The number of Ships already arrived at the different ports of the Island is about 32 ships of the line and 14 frigates, with very few store ships. The number of Troops is said to be about 40,000. They expect daily another division of 25 Ships and 20,000 troops. This is certainly an immense naval Armament for this Island.

The Genl. in chief informed me the day before yesterday that he had written to France (in consequence of an intimation of mine if any arrangemt. could be made that those who took bills should ⟨receive⟩ the Cash for them in the U. S. (It wd. greatly facilitate their supplies and be particularly agreeable to the Am. Merchants) to have ample funds established in good Houses in Holland on which he could draw, and arrangements made, that the bills might be paid in the U. S. if desired by the merchts. receivg. them. And he also added, that as it was probable they shd. have occasion for much larger supplies 3 or 4 months hence than at present, this operation wd. meet that event in season. Quaere, If these funds should be indubitable and the Govmt. of the U. S. have occasion to remit money to Holland, would it not be a beneficial measure to all concerned?

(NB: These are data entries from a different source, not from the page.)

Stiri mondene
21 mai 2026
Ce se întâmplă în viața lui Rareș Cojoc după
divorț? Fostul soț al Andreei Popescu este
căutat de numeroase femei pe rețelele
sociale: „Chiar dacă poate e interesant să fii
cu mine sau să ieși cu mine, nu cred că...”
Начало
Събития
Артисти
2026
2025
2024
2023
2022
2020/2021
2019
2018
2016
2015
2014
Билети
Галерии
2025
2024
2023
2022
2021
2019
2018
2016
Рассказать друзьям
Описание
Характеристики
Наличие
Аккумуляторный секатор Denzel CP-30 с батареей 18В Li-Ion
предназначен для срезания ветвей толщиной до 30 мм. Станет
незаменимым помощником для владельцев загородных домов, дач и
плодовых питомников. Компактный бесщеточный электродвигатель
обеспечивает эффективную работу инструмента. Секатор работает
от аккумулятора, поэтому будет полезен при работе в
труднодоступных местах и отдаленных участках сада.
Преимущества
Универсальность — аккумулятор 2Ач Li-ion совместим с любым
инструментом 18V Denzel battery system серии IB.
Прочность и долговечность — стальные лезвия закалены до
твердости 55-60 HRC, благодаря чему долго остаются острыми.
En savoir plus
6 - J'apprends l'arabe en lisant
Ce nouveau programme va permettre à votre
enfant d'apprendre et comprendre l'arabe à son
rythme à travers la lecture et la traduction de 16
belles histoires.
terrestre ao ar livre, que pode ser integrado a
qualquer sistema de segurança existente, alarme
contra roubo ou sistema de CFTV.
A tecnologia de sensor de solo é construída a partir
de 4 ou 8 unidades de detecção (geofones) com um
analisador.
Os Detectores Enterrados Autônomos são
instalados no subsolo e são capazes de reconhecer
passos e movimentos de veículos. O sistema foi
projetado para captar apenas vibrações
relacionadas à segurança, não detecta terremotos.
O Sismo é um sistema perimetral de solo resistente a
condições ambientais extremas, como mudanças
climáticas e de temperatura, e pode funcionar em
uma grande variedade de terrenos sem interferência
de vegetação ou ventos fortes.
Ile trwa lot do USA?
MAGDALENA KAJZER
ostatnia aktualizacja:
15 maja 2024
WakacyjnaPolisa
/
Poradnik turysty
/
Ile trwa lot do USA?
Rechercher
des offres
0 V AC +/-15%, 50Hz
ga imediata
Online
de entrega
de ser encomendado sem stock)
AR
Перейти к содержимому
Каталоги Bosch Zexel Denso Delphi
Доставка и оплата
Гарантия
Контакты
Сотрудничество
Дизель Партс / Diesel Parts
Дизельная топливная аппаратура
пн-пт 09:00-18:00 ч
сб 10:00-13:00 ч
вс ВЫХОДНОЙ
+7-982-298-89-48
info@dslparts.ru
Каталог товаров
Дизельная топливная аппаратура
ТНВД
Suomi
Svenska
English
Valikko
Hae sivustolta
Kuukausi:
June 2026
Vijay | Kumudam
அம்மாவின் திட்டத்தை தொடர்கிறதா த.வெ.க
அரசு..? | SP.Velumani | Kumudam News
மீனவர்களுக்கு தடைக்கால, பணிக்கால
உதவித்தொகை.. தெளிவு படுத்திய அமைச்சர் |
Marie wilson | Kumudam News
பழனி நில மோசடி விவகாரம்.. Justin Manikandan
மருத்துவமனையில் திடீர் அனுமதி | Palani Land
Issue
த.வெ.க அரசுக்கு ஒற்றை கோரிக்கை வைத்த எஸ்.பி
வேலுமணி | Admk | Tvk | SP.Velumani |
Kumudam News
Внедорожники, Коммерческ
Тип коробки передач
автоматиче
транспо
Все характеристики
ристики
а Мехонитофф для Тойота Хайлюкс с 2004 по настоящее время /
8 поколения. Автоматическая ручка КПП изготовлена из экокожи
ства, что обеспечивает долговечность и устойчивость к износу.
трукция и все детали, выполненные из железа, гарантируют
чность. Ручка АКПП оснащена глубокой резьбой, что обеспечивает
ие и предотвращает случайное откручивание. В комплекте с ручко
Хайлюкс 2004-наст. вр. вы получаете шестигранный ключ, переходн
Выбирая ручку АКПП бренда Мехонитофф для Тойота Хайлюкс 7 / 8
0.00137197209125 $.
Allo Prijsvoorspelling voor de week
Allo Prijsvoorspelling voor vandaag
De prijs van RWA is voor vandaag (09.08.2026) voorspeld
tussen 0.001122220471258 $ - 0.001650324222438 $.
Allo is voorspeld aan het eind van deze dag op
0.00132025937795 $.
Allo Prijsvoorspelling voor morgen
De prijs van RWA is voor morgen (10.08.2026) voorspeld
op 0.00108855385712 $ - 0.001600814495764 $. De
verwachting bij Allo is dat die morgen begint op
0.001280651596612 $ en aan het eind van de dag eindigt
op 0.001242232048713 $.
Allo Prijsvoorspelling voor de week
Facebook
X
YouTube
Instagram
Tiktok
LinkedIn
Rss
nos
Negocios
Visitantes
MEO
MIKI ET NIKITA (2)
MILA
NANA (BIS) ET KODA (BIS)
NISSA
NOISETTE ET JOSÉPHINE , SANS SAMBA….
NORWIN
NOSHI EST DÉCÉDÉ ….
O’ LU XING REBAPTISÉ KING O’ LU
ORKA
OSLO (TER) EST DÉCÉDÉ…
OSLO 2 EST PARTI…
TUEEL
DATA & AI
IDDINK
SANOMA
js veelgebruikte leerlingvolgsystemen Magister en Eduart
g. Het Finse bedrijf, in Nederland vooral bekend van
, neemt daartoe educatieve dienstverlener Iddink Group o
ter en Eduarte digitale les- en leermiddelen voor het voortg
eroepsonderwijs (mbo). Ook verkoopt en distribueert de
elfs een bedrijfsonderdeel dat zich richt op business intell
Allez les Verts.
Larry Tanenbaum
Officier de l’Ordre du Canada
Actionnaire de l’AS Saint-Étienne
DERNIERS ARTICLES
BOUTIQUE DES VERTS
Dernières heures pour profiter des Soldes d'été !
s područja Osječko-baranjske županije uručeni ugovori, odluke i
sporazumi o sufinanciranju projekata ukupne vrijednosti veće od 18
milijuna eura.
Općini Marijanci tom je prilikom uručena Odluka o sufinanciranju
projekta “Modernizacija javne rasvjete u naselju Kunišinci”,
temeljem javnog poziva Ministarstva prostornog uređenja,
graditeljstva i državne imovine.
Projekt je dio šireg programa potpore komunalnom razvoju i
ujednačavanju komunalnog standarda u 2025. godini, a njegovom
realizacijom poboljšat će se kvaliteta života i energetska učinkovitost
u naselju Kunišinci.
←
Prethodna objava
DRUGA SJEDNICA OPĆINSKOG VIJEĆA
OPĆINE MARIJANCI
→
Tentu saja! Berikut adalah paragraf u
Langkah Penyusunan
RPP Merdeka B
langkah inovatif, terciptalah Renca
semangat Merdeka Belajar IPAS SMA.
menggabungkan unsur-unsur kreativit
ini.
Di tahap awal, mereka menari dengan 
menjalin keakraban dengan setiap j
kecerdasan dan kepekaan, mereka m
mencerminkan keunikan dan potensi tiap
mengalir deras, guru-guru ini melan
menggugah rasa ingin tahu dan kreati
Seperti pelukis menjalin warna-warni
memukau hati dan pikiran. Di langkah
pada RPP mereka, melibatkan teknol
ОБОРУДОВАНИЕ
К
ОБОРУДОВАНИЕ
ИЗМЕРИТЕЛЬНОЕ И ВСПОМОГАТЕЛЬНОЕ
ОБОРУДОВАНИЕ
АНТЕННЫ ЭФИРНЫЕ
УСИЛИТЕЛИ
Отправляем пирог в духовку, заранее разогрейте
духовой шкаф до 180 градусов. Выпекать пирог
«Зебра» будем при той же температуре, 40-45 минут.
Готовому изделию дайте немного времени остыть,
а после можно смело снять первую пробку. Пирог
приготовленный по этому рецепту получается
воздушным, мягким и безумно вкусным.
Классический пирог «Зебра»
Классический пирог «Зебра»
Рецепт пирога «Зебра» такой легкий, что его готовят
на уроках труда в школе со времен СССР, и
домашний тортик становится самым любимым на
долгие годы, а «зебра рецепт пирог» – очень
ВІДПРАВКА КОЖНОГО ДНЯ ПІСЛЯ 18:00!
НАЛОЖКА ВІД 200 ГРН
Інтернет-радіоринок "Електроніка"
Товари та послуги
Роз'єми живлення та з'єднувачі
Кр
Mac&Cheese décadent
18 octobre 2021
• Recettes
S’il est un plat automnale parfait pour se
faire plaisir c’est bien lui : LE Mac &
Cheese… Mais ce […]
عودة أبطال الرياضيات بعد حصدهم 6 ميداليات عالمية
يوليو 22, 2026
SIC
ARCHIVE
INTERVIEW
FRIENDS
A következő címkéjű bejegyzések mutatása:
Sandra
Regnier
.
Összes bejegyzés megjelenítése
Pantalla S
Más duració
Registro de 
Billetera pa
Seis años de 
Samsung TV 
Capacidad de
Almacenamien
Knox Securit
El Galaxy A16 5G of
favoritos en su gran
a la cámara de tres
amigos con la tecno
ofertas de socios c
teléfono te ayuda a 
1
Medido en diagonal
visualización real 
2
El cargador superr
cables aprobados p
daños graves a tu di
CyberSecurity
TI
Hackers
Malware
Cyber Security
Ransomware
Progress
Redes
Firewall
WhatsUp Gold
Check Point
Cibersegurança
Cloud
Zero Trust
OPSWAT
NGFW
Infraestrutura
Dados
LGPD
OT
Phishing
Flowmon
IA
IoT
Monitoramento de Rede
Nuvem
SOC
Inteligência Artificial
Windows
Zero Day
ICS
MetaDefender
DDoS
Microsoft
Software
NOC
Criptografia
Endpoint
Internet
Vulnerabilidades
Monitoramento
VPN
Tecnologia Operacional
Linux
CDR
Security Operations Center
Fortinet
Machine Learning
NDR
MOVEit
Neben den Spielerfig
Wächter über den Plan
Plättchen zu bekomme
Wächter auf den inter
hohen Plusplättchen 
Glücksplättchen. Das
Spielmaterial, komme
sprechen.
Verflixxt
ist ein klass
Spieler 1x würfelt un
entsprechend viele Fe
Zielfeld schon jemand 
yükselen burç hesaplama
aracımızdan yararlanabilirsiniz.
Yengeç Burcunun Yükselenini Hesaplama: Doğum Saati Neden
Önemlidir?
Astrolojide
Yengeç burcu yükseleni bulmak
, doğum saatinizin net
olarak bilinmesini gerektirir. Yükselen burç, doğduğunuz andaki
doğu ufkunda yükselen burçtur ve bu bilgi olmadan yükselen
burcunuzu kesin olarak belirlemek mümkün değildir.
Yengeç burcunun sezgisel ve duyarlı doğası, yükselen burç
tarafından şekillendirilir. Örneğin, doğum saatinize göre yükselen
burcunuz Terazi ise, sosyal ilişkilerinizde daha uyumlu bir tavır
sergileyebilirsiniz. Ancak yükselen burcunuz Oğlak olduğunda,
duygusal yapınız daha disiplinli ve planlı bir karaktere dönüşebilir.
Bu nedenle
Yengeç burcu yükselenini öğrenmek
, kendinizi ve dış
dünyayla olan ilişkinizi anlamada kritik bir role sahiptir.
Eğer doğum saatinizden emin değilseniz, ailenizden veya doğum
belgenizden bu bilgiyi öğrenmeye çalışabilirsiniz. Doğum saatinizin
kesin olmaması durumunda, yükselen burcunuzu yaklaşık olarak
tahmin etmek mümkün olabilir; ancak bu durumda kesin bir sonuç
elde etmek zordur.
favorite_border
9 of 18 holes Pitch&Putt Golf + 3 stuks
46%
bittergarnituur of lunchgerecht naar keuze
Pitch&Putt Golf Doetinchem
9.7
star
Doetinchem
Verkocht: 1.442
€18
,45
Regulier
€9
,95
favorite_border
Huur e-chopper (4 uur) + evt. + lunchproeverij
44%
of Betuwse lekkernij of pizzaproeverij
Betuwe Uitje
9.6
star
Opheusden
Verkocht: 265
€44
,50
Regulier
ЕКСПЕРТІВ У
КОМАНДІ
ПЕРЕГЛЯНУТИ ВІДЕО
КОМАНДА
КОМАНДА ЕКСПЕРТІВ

Divisions of the Ships and troops have gone to different ports of the Island, one to Port Republican, and one to the City of Santo Domingo. From these places we have not yet heard. A Report was in town to-day, that the French met with a powerful opposition at Port Republican, and lost 4 or 500 men, and that the place was destroyed. Others say there was little resistance & the place saved. They landed at Port au pais, at Limbay and at Fort Dauphin; at all which places they met with resistance; but made good their landing. This is an evidence that opposition was determined upon from the first. The Sons of Toussaint came over in the fleet; and were treated by the officers with great attention. They had been in France for their education. To Christophe it was declared by the aid of the Admiral who was sent to him on the 2 inst. that himself, Toussaint, and the other Chiefs who had conducted meritoriously in the late insurrection, would have their rank confirmed, their pay continued for life and full possession of their immense property, without its being questioned how they had acquired it, and he proposed to continue as a hostage for the fulfilment of these conditions by the General in Chief, if he wd. give up the idea of resistance: but it had no effect upon him.

Toussaint was in the neighbourhood, and sometimes in town, during the time the fleet was off here: but it was pretended by Christophe that he could not give up, as he had orders from Toussaint not to do so without his express command, which it was impracticable for him to obtain in season.

I left in my House 3 black servants belonging to this place, who informed me when I came on shore, that Christophe came in person to my House, and ordered the Brigands to set fire to it, and remained till it was nearly consumed. I lost everything except some papers and a few clothes.

Toussaint & Christophe are said to be now in this neighbourhood with a large body of troops; but it is expected that they must soon be obliged to disperse and fly to the mountains.

Would it be proper for the U. States to send one or two of our public Ships on the coast of this Island? If there should be no evil apprehended from the measure, it might be attended with some good effects; for if the blacks shd. not be driven wholly into the interior, it is probable they wd. endeavor, with boats or small craft to capture any unarmed Vessels which might sail near the Coast which they possess. Of this, however, as well as of other steps which it may be proper to pursue, in a general view, you must be better able to judge than myself. As I observed before I must refer you to Captain Rogers for more particular information than I can write.

I have saved my Cypher, with my papers; but I have not time to write by that teadious process at present. Indeed there is nothing necessary to communicate by that means at this time. With sentiments of pure respect & sincere attachmt. I have the honor to be, Sir, Your most Obedt. Sert.

Tobias Lear.

P.S. I enclose a list of Vessels in this Port when the Cape was burnt.